Study With Atezolizumab in Combination With Trastuzumab and Vinorelbine in HER2-positive Advanced/Metastatic Breast Cancer (ATREZZO)

SOLTI

Status and phase

Enrolling

Phase 2

Conditions

Breast Cancer

Treatments

Drug: Atezolizumab + Trastuzumab + Vinorelbine

Study type

Interventional

Funder types

Other

Industry

Identifiers

NCT04759248

SOLTI-1907

2020-000245-13 (EudraCT Number)

Details and patient eligibility

About

Immune checkpoint inhibitors given in monotherapy in advanced breast cancer have shown modest benefit in first-line, but very limited efficacy in later lines. Thus, combination therapies are needed.

Response following anti-PD1/PD-L1 monotherapy is associated with large survival benefit in the advanced setting.

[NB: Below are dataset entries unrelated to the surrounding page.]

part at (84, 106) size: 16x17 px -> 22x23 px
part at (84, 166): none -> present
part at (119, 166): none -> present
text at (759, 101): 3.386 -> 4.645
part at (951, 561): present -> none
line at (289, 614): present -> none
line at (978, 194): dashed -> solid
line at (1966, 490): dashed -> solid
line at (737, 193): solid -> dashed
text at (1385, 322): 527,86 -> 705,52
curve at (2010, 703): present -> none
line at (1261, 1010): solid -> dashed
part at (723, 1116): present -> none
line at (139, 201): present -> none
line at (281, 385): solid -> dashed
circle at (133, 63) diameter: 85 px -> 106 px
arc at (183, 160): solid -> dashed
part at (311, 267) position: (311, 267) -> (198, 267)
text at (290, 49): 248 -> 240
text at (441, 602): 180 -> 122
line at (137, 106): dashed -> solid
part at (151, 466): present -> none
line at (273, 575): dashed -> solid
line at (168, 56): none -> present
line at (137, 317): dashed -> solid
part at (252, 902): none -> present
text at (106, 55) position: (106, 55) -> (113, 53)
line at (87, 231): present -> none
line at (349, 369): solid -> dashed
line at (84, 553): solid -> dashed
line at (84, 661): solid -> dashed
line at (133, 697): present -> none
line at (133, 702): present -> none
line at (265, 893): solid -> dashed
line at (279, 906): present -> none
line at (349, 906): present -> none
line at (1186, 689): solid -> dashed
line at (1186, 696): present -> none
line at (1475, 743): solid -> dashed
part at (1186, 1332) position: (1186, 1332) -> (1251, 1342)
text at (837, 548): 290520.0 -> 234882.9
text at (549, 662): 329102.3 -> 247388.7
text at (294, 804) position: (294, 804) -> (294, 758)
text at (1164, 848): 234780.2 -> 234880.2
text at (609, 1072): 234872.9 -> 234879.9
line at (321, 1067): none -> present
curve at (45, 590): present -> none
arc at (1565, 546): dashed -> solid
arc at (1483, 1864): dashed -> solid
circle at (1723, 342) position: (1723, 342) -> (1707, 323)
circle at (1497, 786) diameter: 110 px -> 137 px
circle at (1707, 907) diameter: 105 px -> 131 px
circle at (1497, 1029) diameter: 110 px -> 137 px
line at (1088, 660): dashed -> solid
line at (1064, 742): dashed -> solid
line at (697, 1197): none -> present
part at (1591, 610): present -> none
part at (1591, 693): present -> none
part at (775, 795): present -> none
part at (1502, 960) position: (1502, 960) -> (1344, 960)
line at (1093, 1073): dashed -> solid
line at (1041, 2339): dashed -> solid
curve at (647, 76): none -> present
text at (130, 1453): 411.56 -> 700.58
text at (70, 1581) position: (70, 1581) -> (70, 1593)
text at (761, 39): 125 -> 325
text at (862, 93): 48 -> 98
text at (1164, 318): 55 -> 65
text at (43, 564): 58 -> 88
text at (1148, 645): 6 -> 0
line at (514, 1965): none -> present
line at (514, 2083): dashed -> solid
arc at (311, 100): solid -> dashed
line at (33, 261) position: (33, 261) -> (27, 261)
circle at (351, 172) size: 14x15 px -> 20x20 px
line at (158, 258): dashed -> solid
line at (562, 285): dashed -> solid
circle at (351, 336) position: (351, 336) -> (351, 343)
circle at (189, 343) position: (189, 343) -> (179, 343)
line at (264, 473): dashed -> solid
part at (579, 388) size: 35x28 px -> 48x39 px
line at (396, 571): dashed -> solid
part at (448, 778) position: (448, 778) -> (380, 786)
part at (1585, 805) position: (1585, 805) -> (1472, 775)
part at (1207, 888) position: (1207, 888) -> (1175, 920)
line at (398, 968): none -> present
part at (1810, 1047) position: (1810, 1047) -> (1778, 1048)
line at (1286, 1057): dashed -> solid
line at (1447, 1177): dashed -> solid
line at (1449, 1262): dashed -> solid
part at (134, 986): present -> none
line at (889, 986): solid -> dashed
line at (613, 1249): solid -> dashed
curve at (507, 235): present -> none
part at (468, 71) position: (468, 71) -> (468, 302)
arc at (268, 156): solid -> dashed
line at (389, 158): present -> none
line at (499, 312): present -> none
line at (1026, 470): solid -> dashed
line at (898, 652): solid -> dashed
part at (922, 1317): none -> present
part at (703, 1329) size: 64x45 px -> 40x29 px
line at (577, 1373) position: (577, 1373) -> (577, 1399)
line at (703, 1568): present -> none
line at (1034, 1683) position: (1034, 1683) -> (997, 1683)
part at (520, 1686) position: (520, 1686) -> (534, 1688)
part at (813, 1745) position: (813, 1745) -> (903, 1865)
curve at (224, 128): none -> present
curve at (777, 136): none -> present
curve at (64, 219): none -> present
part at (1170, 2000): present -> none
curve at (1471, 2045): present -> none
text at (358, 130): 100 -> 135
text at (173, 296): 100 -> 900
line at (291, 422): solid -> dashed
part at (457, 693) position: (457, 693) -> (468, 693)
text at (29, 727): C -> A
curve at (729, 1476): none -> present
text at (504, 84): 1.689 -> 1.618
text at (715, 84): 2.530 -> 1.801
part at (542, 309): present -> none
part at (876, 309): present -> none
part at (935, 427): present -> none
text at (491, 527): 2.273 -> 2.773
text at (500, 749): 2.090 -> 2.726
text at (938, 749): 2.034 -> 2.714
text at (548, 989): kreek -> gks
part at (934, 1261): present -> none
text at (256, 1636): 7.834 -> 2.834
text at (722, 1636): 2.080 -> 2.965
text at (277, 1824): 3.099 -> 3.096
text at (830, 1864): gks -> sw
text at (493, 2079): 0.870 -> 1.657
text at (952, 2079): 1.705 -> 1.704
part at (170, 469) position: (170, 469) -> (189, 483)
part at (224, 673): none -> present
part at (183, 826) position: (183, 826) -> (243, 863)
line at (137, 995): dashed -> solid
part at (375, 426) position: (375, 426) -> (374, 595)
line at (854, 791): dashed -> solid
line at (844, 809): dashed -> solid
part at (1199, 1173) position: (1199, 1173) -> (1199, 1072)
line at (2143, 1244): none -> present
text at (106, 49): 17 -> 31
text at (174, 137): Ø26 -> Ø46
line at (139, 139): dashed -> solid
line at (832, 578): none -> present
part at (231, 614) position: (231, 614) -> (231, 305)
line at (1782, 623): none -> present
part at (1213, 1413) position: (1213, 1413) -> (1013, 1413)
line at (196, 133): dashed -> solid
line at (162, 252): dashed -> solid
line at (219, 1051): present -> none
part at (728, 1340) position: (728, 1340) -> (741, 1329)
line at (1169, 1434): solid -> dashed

Previous studies of the intrinsic subtypes have shown that Basal-like and HER2-E are associated with higher expression of immune-related genes or higher infiltration of stromal tumor infiltrating lymphocytes compared to the luminal subtypes. Immune infiltration in BC is associated with chemo/antiHER2 responsiveness and potentially benefit from anti-PD-1/PD-L1 inhibitors.

In addition, one emerging biomarker of response to anti-PD-1 therapy is the tumor mutational burden (I.e. the total number of mutations per coding area of a tumor genome). The HER2-E and Basal-like profiles have been associated with high mutational burden.

A range of studies have been initiated including several phase II/III studies evaluating atezolizumab in combination with different chemotherapeutic compounds routinely used in breast cancer, but none with predefined biomarker beyond the expression of PD-L1 by IHC

Enrollment

55 estimated patients

Sex

All

Ages

18+ years old

Volunteers

No Healthy Volunteers

Inclusion criteria

Male or female (Premenopausal or postmenopausal women)
ECOG 0 to 2
Histologically confirmed adenocarcinoma of the breast, metastatic or unresectable locally advanced.
All patients must have received at least trastuzumab and other anti-HER2 ADCs (including but not limited to T-DM1).
Measurable disease according to RECIST 1.1 criteria.
Adequate organ function
Baseline LVEF ≥50%
Participants with asymptomatic brain metastases are eligible.

Exclusion criteria

Treatment with any investigational anticancer drug within 14 days of the start of study treatment.
Patient has received Vinorelbine or any other vinca alkaloids previously immediately prior to initiate study treatment.
History of other malignant tumors in the past 3 years
Known or suspected leptomeningeal disease (LMD)/ poorly controlled (> 1/week) generalized or complex partial seizures, or manifest neurologic progression due to brain metastases.
Symptomatic hypercalcemia requiring treatment with bisphosphonates in the 14 days prior to inclusion
Cardiopulmonary dysfunction
Any other severe, uncontrolled
Major surgery in the 28 days prior to enrolment
Infection with HIV or active Hepatitis B and/or Hepatitis C.
History of trastuzumab intolerance, including grade 3-4 infusion reaction or hypersensitivity.
Known hypersensitivity or allergy to biopharmaceuticals produced in Chinese hamster ovary cells or any component of the atezolizumab formulation
History of autoimmune disease,
Prior allogeneic stem cell or solid organ transplantation
History of idiopathic pulmonary fibrosis, drug-induced pneumonitis, organizing pneumonia (i.e., bronchiolitis obliterans, cryptogenic organizing pneumonia), or evidence of active pneumonitis on screening chest CT scan. (Note: History of radiation pneumonitis in the radiation field [fibrosis] is permitted.)
Active tuberculosis
Receipt of a live, attenuated vaccine within 4 weeks prior to enrollment
Prior treatment with CD137 agonists, anti-PD-1, or anti-PD-L1 therapeutic antibody or immune checkpoint targeting agents
Treatment with systemic immunostimulatory agents (including but not limited to interferons or interleukin [IL]-2) within 4 weeks or five half-lives of the drug prior to enrolment
Treatment with systemic immunosuppressive medications within 2 weeks prior to enrolment, or anticipated requirement for systemic immunosuppressive medications during the trial.